We had a power failure from the time I went to bed last night to 4pm this afternoon. It was so hot sleeping without the ceiling fan, but I suppose in the end it turned out quite well for me – in the morning Troy left me sleeping in and took the children and all the holiday washing over to his parents’ house. By the time I got up and ate breakfast and called them he was just putting the last load in to the washing machine.
They all came home for lunch though, and after lunch we went to the high school to collect the book and stationary orders for Nicholai and Emma. We figured while we were out we may as well get fully prepared for school, so after we had collected their stuff we went across the road to the shopping centre. Emma and Jericho both needed new school shoes and Jericho needed new sneakers, Emma also needed new bike shorts to wear under her school dresses and new socks and undies. For the first time ever I had to buy her socks and undies in the women’s section…yikes she’s getting so big!
Jericho was at his most difficult and frustrating today. It’s like he just tries to make himself unhappy sometimes. Since Big W had all their stationary on back to school sale we bought him and Soren a pencil case each and some pencils and let them choose a pen, as well as buying a bunch of plain paper scrapbooks for them to draw on. This was just for home, the school provides what they need there, so you’d think it would have made him happy, right? No. He just gets so tangled up in knots about what he’s getting and what he might be missing out on that his anxiety just spirals out of control until he’s doing nothing but whining and hysterics threaten to erupt at any moment. I thought he might settle down a little once we got home, but he really didn’t – he just backs you into a corner of saying no to him (like, he’ll ask for things that he knows aren’t allowed) and then he throws a fit about how no one cares about him and life is all so miserable. It’s exhausting.

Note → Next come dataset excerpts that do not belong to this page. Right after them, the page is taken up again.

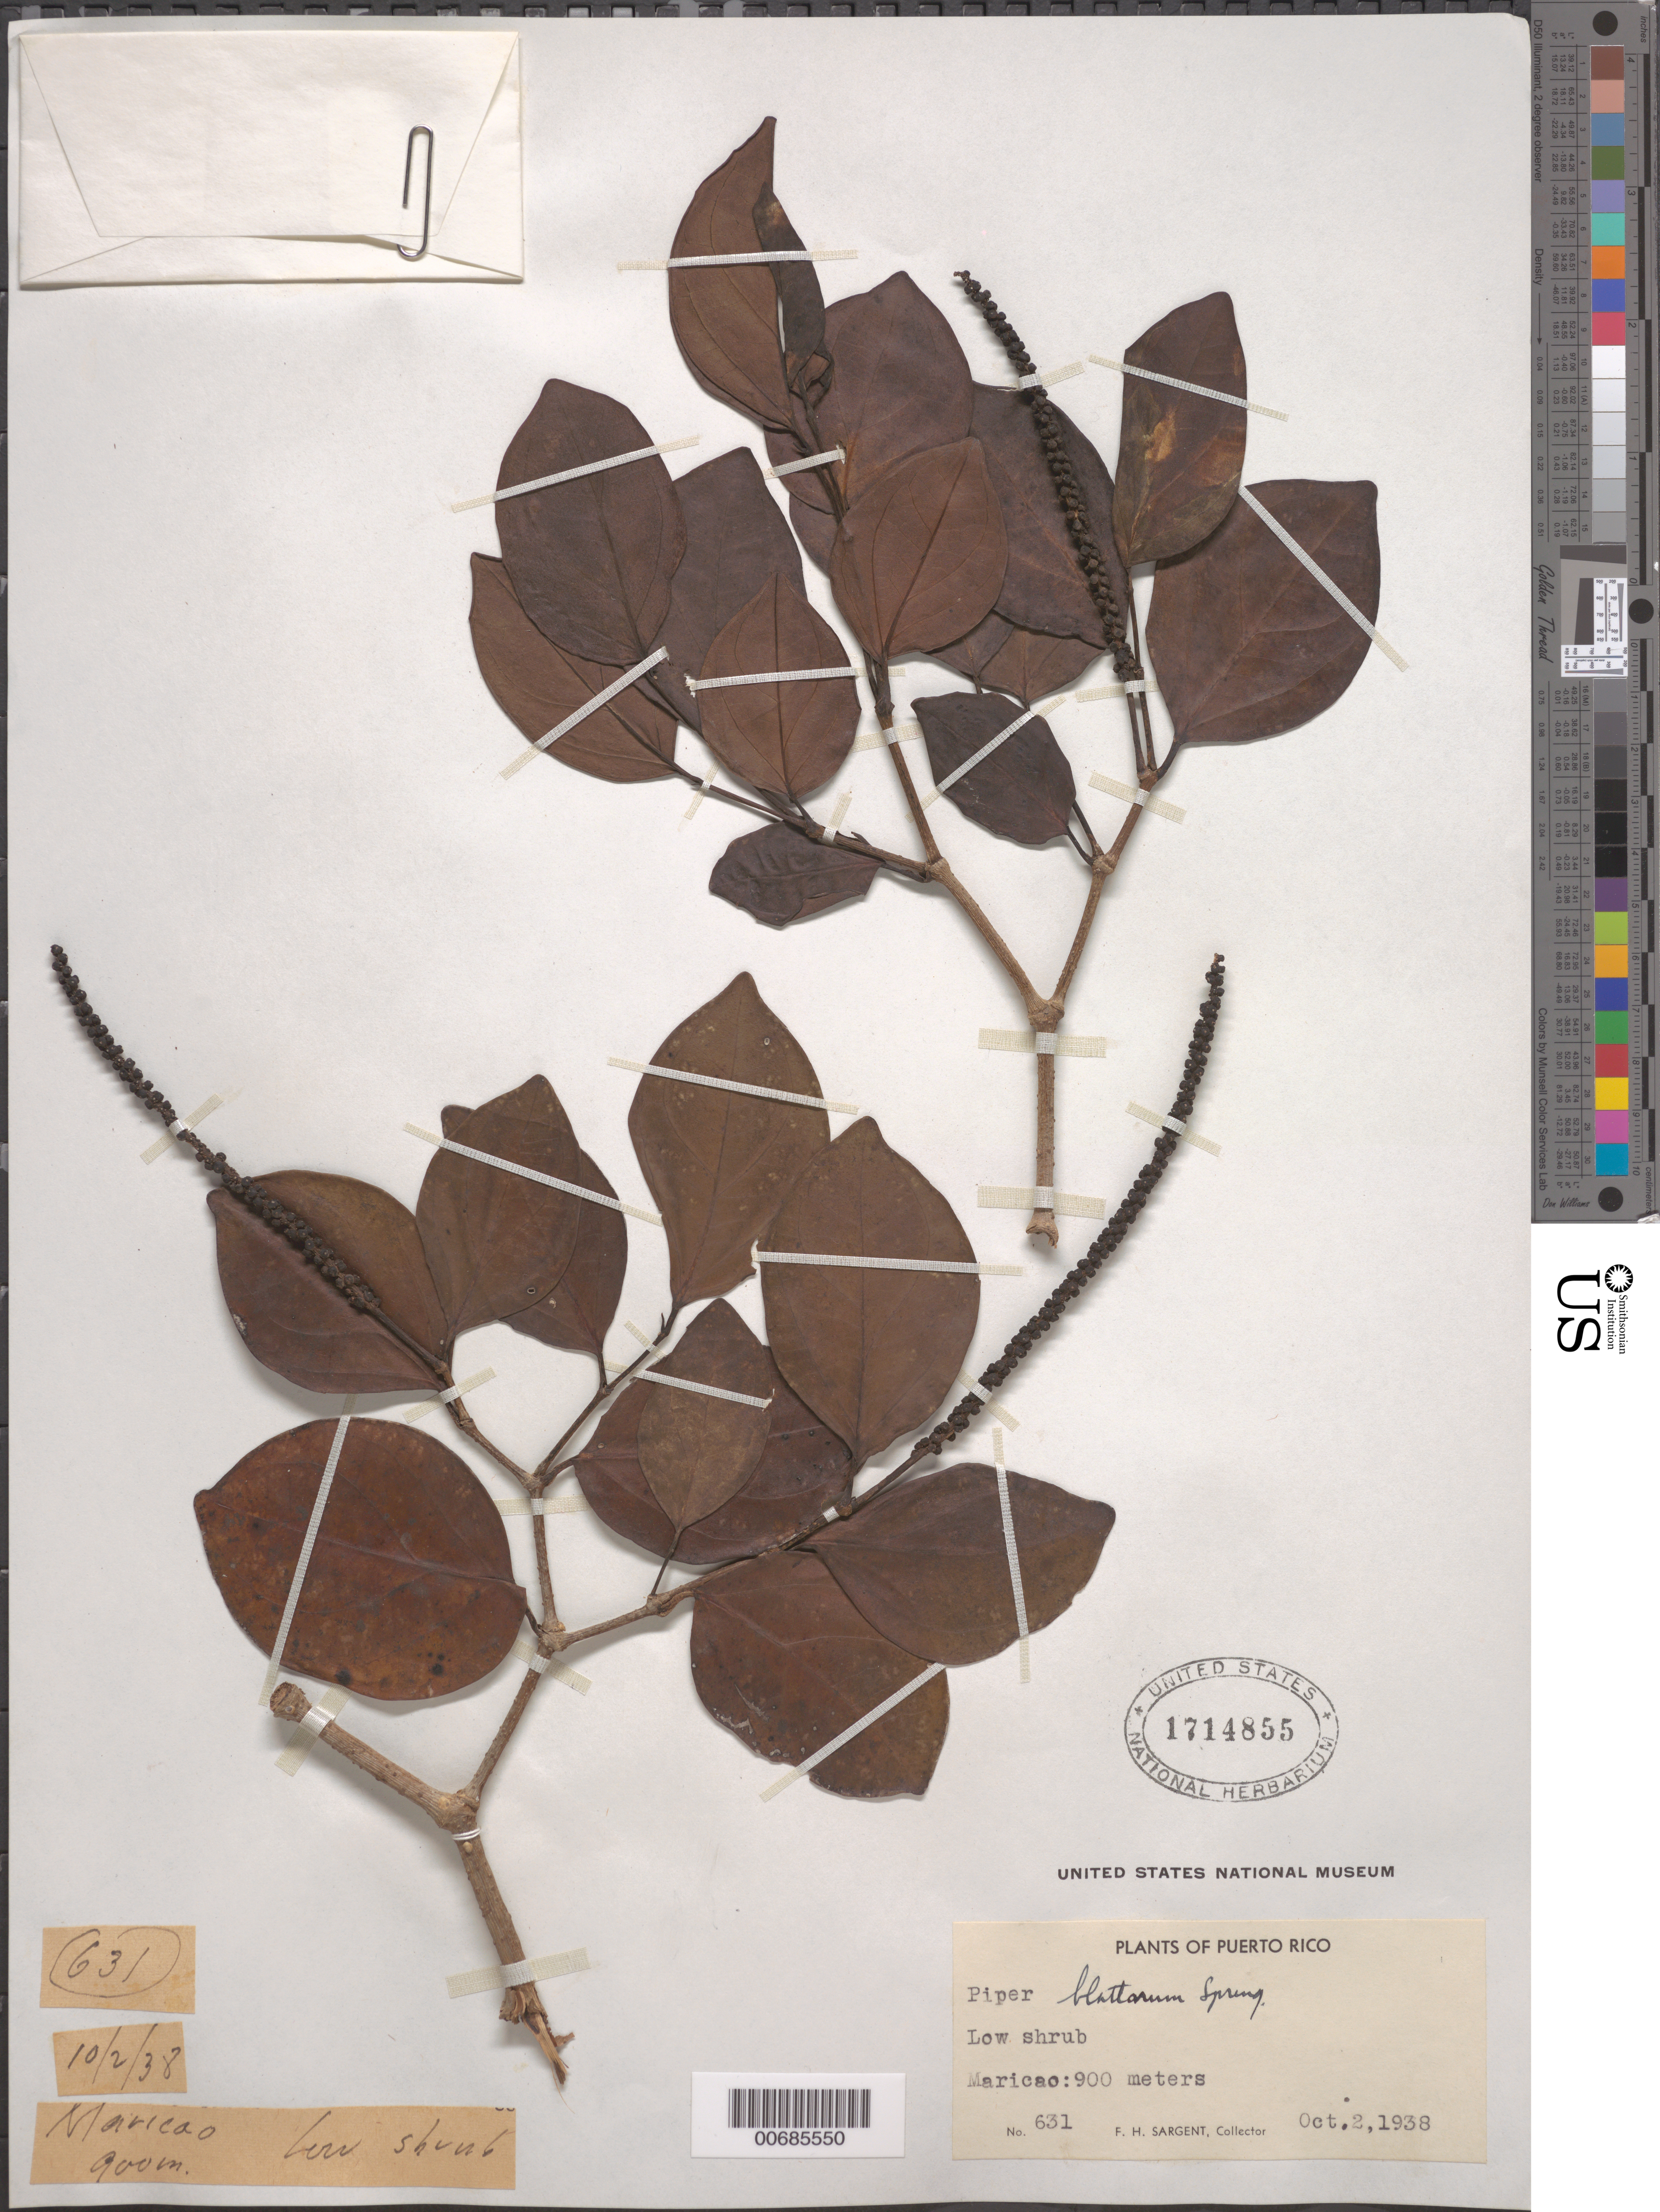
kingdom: Plantae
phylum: Tracheophyta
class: Magnoliopsida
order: Piperales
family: Piperaceae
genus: Piper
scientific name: Piper blattarum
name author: Spreng.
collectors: F. H. Sargent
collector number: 631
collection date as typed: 02 Oct 1938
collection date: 1938-10-02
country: Puerto Rico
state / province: Maricao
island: Greater Antilles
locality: Maricao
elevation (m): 900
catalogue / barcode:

I don’t know. I really don’t think he’s enjoyed these school holidays. Even our weekend away, he got upset on the first day that we went to the beach and he was just kind of miserable on the sand until everyone else was ready to go. He and Nicholai are also continually tormenting each other, and that’s really wearing on everyone’s last nerve. Really, I know there’s nothing to be done and we just have to keep on going, but it’s frustrating to see him unhappy and know that he needn’t be.
We had a good drive back from Anglesea yesterday. We went out for breakfast again (a different place – so good!) and then spent the morning at the house, washing up the towels and linen we’d used and generally cleaning up. We left after lunch and were home mid-afternoon. I wish we’d been able to stay longer honestly, and it has completely reaffirmed my desire for a beach house (completely unrealistic goal, admittedly), but it’s also nice to be home. I’m glad to have the dog back, and I’m also glad to have my electric toothbrush back – I don’t take it away with me so I never feel like my teeth are really clean until I come back home.